Так или иначе, уже «Сентиментальный марш», самое «революционное» из сочинений зрелого Окуджавы, обозначил тот самый путь – не в…,а из…К себе самому, а не к «стае».
Чем дальше, тем более становился таким.
Легенда третья. Гитарист
Был слух, будто Георгий Константинович Жуков лучшей фронтовой песней считал «По Смоленской дороге – леса, леса, леса». И напрасно маршала уверяли: песня – послевоенная!
– Что вы мне говорите? Я же помню, как у нас ее пели в сорок третьем…
Когда я спросил у Окуджавы, слыхал ли он эту байку, он, рассмеявшись, ответил: нет, не слыхал, но ему говорили, будто Андропов, уже умирая, просил, чтоб ему вслух читали «Путешествие дилетантов».
Было? Не было? Не знаю. Сам я видел лишь то, как, слушая «По Смоленской дороге…», всякий раз плакал Константин Георгиевич Паустовский.
Напомню: «фольклор городской интеллигенции» – сказал о песнях Окуджавы Александр Володин. Фольклор –то есть искусство «всехнее». Однако - интеллигенции, то есть той среды и породы, которая отлична от прочих пестованием индивидуальности. Подчас болезненным.
Парадокс?
Как известно, традиционная песня – это лирика коллектива (народа, партии, уголовной банды – у кого какой коллектив). Оттого песня чурается слишком индивидуальных перипетий, психологических головоломок, узкобытовых ситуаций; мыслит и чувствует просто. Крупно. В ней – Любовь, Беда, Разлука, Девушка, Парень. И эпитеты переборчивы, воплощая в себе норму. Или антинорму. Красна девица. Поле чистое. Солнце ясное. Идолище поганое.
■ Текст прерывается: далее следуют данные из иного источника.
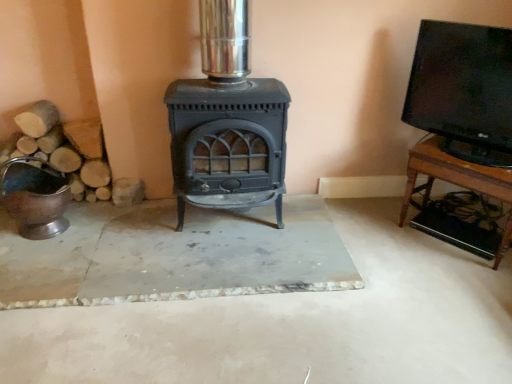
What are the coordinates of `space that is in front of shiny metallic bucket at left` in the screenshot? It's located at (37, 264).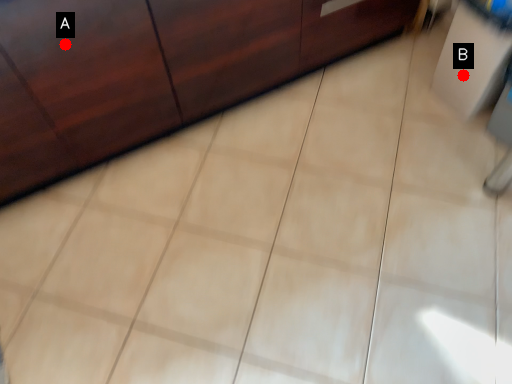
Question: Two points are circled on the image, labeled by A and B beside each circle. Among these points, which one is farthest from the camera?

Choices:
 (A) A is further
 (B) B is further

Answer: (B)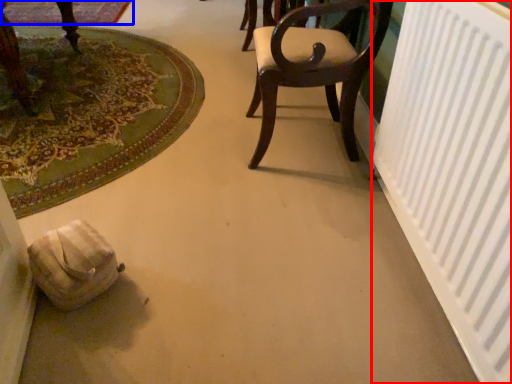
Question: Which of the following is the closest to the observer, radiator (highlighted by a red box) or mat (highlighted by a blue box)?

Choices:
 (A) radiator
 (B) mat

Answer: (A)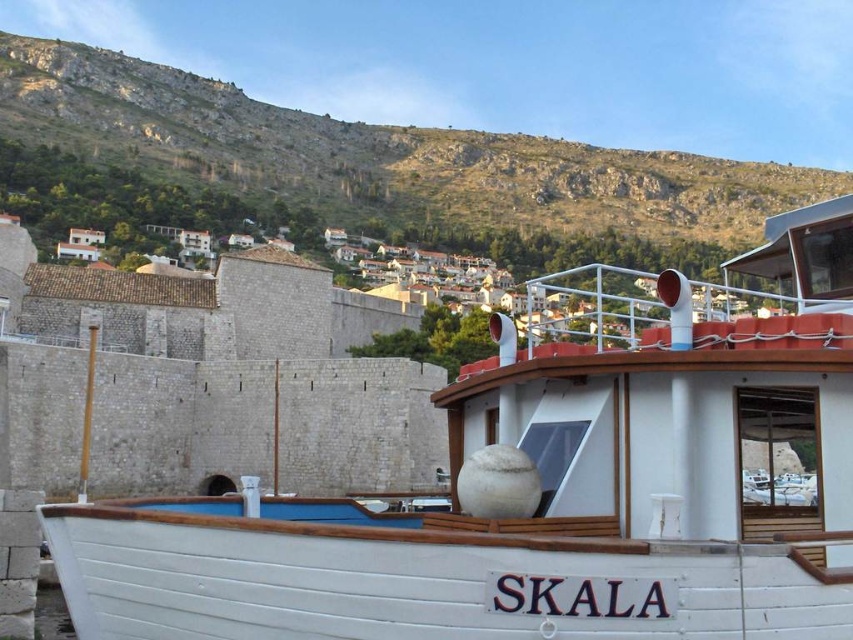
Can you confirm if white wooden boat at center is smaller than green grassy hillside at upper center?

Yes, white wooden boat at center is smaller than green grassy hillside at upper center.

Is point (849, 320) behind point (601, 212)?

No, it is in front of (601, 212).

Does point (355, 532) come in front of point (227, 152)?

Yes, point (355, 532) is closer to viewer.

Locate an element on the screen. The image size is (853, 640). white wooden boat at center is located at coordinates (549, 484).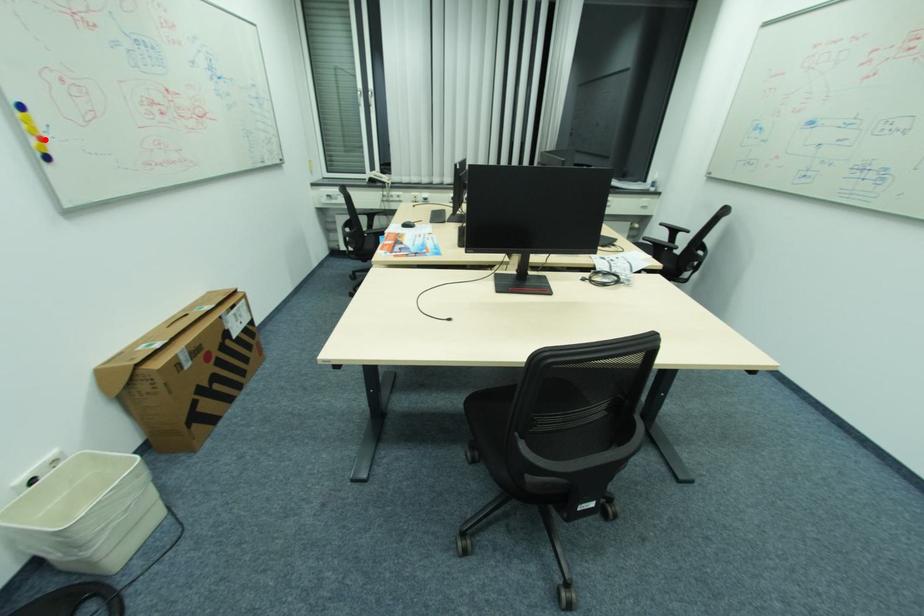
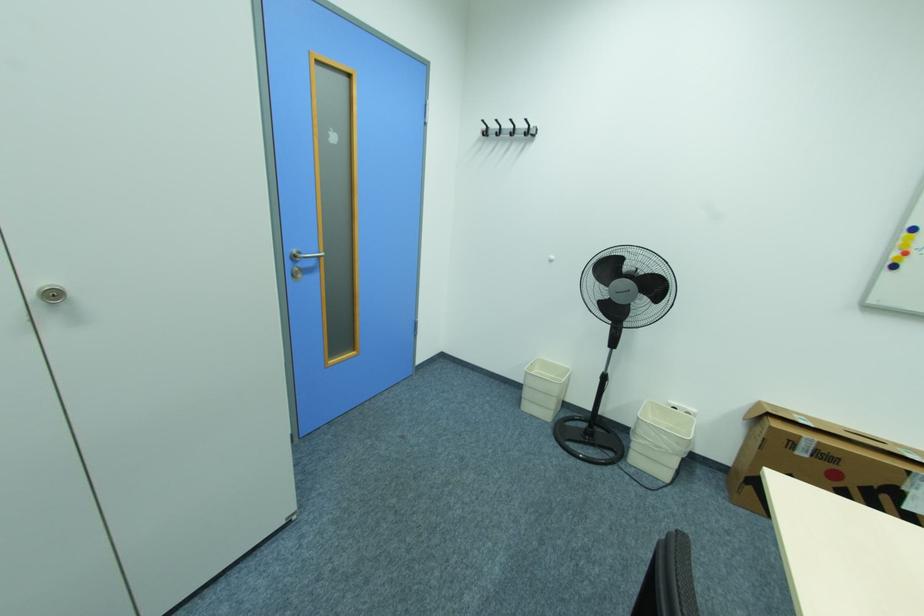
Where in the second image is the point corresponding to the highlighted location from the first image?

(910, 253)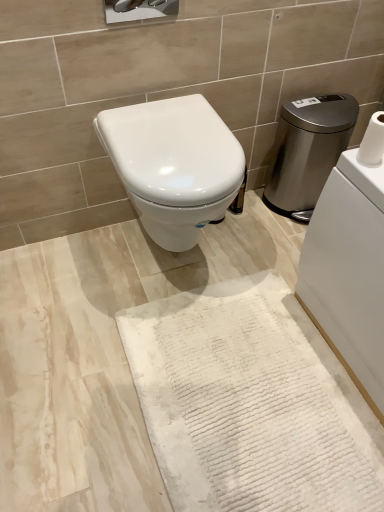
This screenshot has width=384, height=512. I want to click on free space below white glossy toilet at center (from a real-world perspective), so click(x=170, y=266).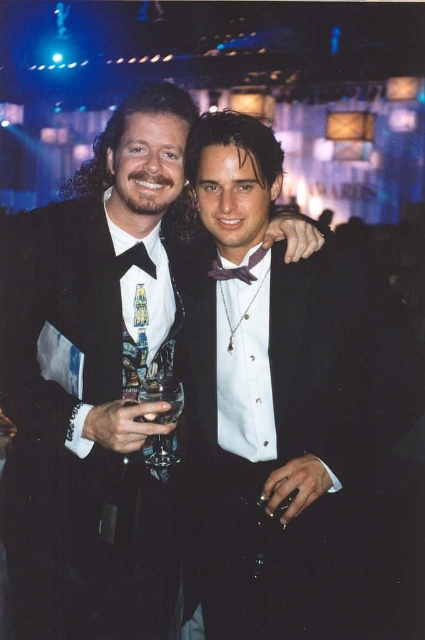
Question: Considering the real-world distances, which object is closest to the purple satin bow tie at center?

Choices:
 (A) matte black tuxedo at center
 (B) black satin bow tie at left

Answer: (B)

Question: Based on their relative distances, which object is nearer to the matte black tuxedo at center?

Choices:
 (A) black satin tuxedo at center
 (B) black satin bow tie at left

Answer: (A)

Question: Can you confirm if black satin tuxedo at center is bigger than black satin bow tie at left?

Choices:
 (A) no
 (B) yes

Answer: (B)

Question: Is black satin tuxedo at center closer to camera compared to black satin bow tie at left?

Choices:
 (A) yes
 (B) no

Answer: (A)

Question: Considering the relative positions of matte black tuxedo at center and black satin bow tie at left in the image provided, where is matte black tuxedo at center located with respect to black satin bow tie at left?

Choices:
 (A) above
 (B) below

Answer: (B)

Question: Which of these objects is positioned farthest from the black satin tuxedo at center?

Choices:
 (A) purple satin bow tie at center
 (B) matte black tuxedo at center

Answer: (A)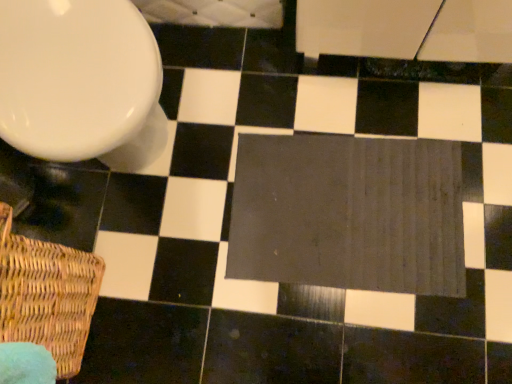
Locate an element on the screen. This screenshot has height=384, width=512. free space to the back side of dark gray fabric bath mat at center is located at coordinates (281, 92).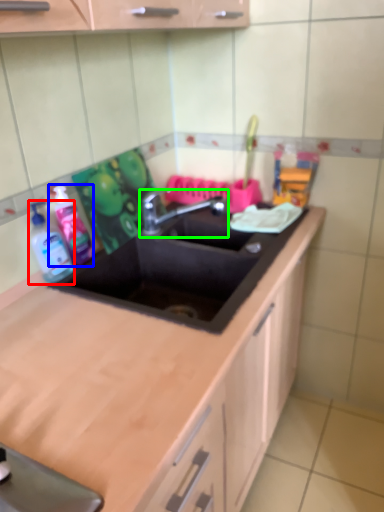
Question: Based on their relative distances, which object is nearer to bottle (highlighted by a red box)? Choose from cleaning product (highlighted by a blue box) and tap (highlighted by a green box).

Choices:
 (A) cleaning product
 (B) tap

Answer: (A)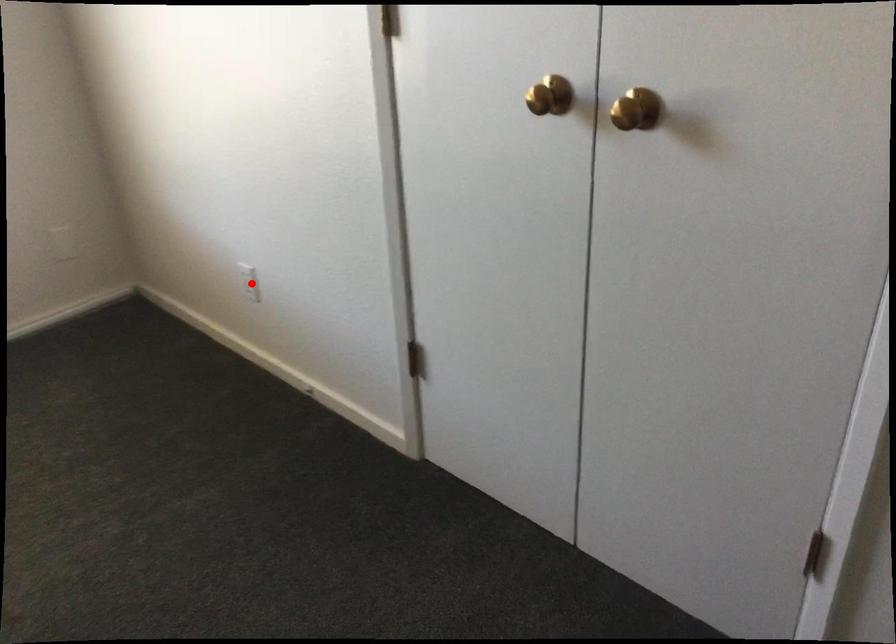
(Сейчас посетила мысль, показавшаяся занятной. Когда Булат Окуджава в нашу с ним «молодогвардейскую» пору – 1958 год, – певший в застольях еще не свои, чужие песни, в одной из них, «Течет речка да по песочку…», подменял «проституточку», неизбежную подружку «жульма- на», «комсомолочкой», – как в этом полуосознанном озорстве уже проглядывала его формирующаяся индивидуальность!